▶ _Tasks for this exercise_:
• A. Reproduce word for word the part of the food waste article below that opens with the words containing "The first, dubbed" and closes with "grocery giant Tesco.".
• B. Answer these questions using the food waste article below.
(i) How much money is the Rockefeller Foundation putting into its separate project?
(ii) What share of annual global greenhouse gas emissions does food waste account for?
(iii) How many heavy-hitters make up the Champions 12.3 coalition?

***** Document segment

People are spectacularly good at throwing things away — recyclables, dreams, reputations (lookin’ at you, Ben Carson) all come to mind. And then there’s the mother of all landfill fillers: food. Up to 40 percent of food in the U.S., for example, is wasted. But Thursday sounded a new rallying cry: Two initiatives — both announced at the World Economic Forum in Davos, Switzerland — aim to target humanity’s tendency to throw away the stuff that keeps us alive.
The first, dubbed Champions 12.3, is run by a patchwork coalition of 30 heavy-hitters from the likes of Nestlé, WWF, Unilever, and the African Union. The coalition, which aims to cut global food waste in half and reduce food loss by 2030, is named after U.N. Sustainable Development Goal (SDG) 12.3, which encourages countries to, er, do exactly that. To that end, Champions 12.3 is largely a communications project that will “inspire action” by “leading by example,” “motivating others,” and “showcasing successful food loss and waste reduction strategies,” according to a press release. The coalition also includes a former White House chef, the U.S. secretary of agriculture, and the CEO of British grocery giant Tesco.
The second initiative announced in Davos, a separate $130 million project of the Rockefeller Foundation (also a member of Champions 12.3), will largely target post-harvest spoilage of food in sub-Saharan Africa. The New York Times reports that the YieldWise initiative has already struck partnerships and begun work with “private sector partners in Africa, including Coca-Cola and mango farmers in Kenya, and the West African conglomerate Dangote Group for its tomato orders in Nigeria.”
The two initiatives’ focus on farm-to-fork food waste — that is, food that’s lost or discarded along supply chains — represents a shift away from the classic finger-wagging approach to food waste reduction that targets consumers. This approach may represent an easier sell, since wasted food is wasted expenditure for companies. In an interview with the Times, Rockefeller Foundation President Judith Rodin called the foundation’s initiative “a people play, a profits play and a planet play.”
The new initiatives can be also understood as a sneaky form of climate action. (Never mind that a new survey finds climate change fails to register as a particularly pressing threat in the minds of Davos-level CEOs.) Food waste accounts for 7 percent of annual global greenhouse gas emissions — that’s more than twice as much as India emits each year. Any successful effort to cut food waste is an emissions cut, too.
Champion 12.3’s focus on a specific SDG line item represents one of the first large-scale initiatives that will attempt to break down the mammoth list of 169 targets into discrete efforts. If the SDGs are to succeed, that’s the kind of focused public–private effort we’ll need to see in the coming years, especially as countries scramble to define metrics to track and figure out how to track them. And hey, if the coalition’s focus on a single target is any indication of the Davos crowd’s approach to the rest of the goals, I’ll be employed for at least another 168 more articles.
In any case, close to a third of all food that is produced is never eaten, and Rodin estimates that something on the order of 40 percent of food in developing countries is lost before making it to market. In the words of John Oliver, commenting on perfectly good, discarded peaches: “That should not be how we treat our fruit. It should only be how we treat our celebrities.”

**********
***** Dataset extract

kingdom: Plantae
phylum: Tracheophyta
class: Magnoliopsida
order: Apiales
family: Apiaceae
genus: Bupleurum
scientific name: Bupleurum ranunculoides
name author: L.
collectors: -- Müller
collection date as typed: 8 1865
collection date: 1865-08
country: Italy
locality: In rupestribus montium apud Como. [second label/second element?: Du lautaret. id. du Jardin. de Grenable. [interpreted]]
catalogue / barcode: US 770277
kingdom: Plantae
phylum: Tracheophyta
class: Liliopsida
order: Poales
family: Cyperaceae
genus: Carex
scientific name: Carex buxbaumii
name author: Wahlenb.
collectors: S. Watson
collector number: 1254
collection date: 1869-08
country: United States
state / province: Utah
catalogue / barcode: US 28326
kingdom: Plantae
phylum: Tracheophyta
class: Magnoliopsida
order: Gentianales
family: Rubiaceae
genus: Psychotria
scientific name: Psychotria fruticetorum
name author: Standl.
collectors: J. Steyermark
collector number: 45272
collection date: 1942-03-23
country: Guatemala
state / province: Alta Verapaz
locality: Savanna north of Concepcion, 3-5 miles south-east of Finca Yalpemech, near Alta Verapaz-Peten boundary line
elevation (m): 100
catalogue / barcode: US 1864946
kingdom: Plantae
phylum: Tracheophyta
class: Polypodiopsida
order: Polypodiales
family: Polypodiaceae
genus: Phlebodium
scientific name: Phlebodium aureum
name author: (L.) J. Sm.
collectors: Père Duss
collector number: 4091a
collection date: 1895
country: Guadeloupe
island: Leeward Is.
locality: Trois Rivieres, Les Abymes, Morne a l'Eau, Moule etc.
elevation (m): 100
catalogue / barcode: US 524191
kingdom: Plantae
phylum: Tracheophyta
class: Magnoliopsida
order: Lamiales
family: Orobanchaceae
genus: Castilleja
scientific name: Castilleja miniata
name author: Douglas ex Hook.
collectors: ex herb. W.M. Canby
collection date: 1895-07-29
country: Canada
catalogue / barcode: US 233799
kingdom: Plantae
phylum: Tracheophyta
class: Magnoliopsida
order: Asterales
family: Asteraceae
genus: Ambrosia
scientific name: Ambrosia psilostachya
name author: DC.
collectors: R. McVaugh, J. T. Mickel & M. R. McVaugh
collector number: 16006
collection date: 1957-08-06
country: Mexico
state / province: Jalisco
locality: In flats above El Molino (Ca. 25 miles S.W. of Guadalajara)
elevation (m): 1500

**********

▶ _Response list_:
• A.
The first, dubbed Champions 12.3, is run by a patchwork coalition of 30 heavy-hitters from the likes of Nestlé, WWF, Unilever, and the African Union. The coalition, which aims to cut global food waste in half and reduce food loss by 2030, is named after U.N. Sustainable Development Goal (SDG) 12.3, which encourages countries to, er, do exactly that. To that end, Champions 12.3 is largely a communications project that will “inspire action” by “leading by example,” “motivating others,” and “showcasing successful food loss and waste reduction strategies,” according to a press release. The coalition also includes a former White House chef, the U.S. secretary of agriculture, and the CEO of British grocery giant Tesco.

• B.
(i) $130 million
(ii) 7 percent
(iii) 30